The cryptocurrency landscape is reeling from a dramatic surge in hacks during April 2026, marking it as the worst month for exploits since February 2025. Over $606 million has been lost in just the first 18 days of the month, a figure that dwarfs the combined losses of the preceding three months. This alarming trend is largely attributed to two colossal attacks on KelpDAO and Drift Protocol, which together account for a staggering 95% of April's losses and 75% of the year's total.

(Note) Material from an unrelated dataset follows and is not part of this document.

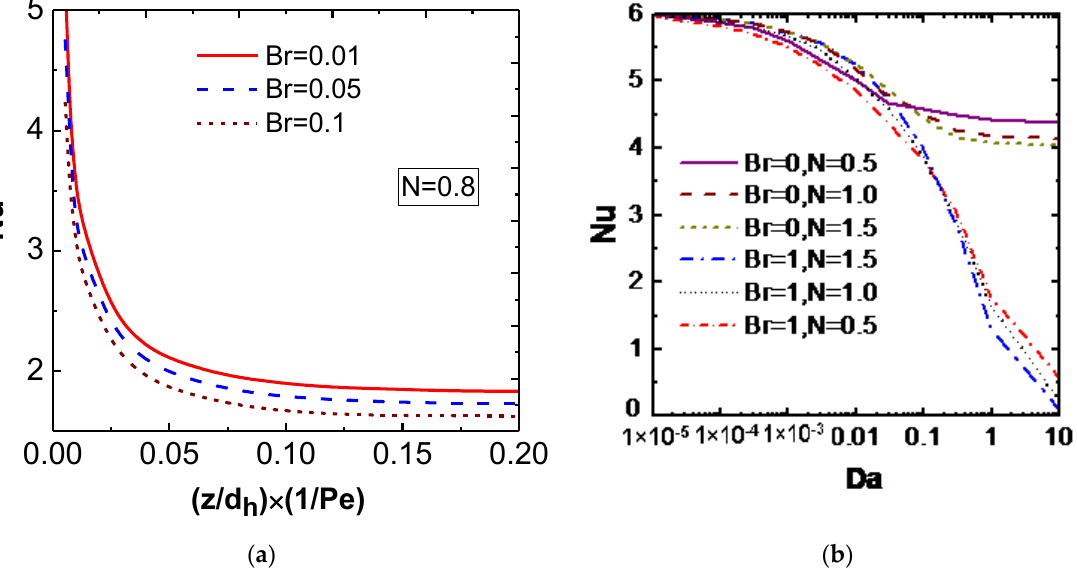
Figure 2. Average Nusselt number as a function of Br and N. ( a ) Nu vs. (z/d h ) (1/Pe) [153] ( b ) Nu vs. Da [139].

The scale of these April exploits is unprecedented, with the $606.2 million lost across 12 incidents already eclipsing the $165.5 million total from January, February, and March combined. This represents a roughly 3.7x increase compared to the first quarter. Notably, these losses have occurred without a single, massive exchange hack of the magnitude seen in February 2025, indicating a clear pivot by attackers towards exploiting vulnerabilities within Decentralized Finance (DeFi) infrastructure.

For P2P trading merchants operating on platforms like Binance P2P and Bybit P2P, this heightened risk in the DeFi space carries significant implications. While direct hacks on P2P platforms are rare, a widespread loss of confidence in DeFi protocols can lead to increased volatility in stablecoin prices. Merchants who rely on stablecoins like USDT for their spreads and order volume may experience wider bid-ask spreads as market participants become more risk-averse, potentially impacting their profitability. Furthermore, a general downturn in crypto market sentiment driven by these hacks could reduce overall trading volume.

The total value locked (TVL) in DeFi has already seen a notable decline, with Aave alone experiencing a significant drop. This erosion of trust and capital within DeFi ecosystems can create ripple effects across the broader crypto market, including the stablecoin market that underpins much of P2P trading. The sharp increase in hack frequency, up approximately 68% year-over-year for the first 4.5 months of 2026, underscores the growing sophistication of attackers targeting DeFi infrastructure.

As the month progresses, the focus will be on whether DeFi protocols can bolster their security measures to mitigate further losses and restore investor confidence. The ability of the DeFi sector to address these systemic risks will be crucial in determining the stability of stablecoins and, consequently, the trading environment for P2P merchants in the coming weeks and months.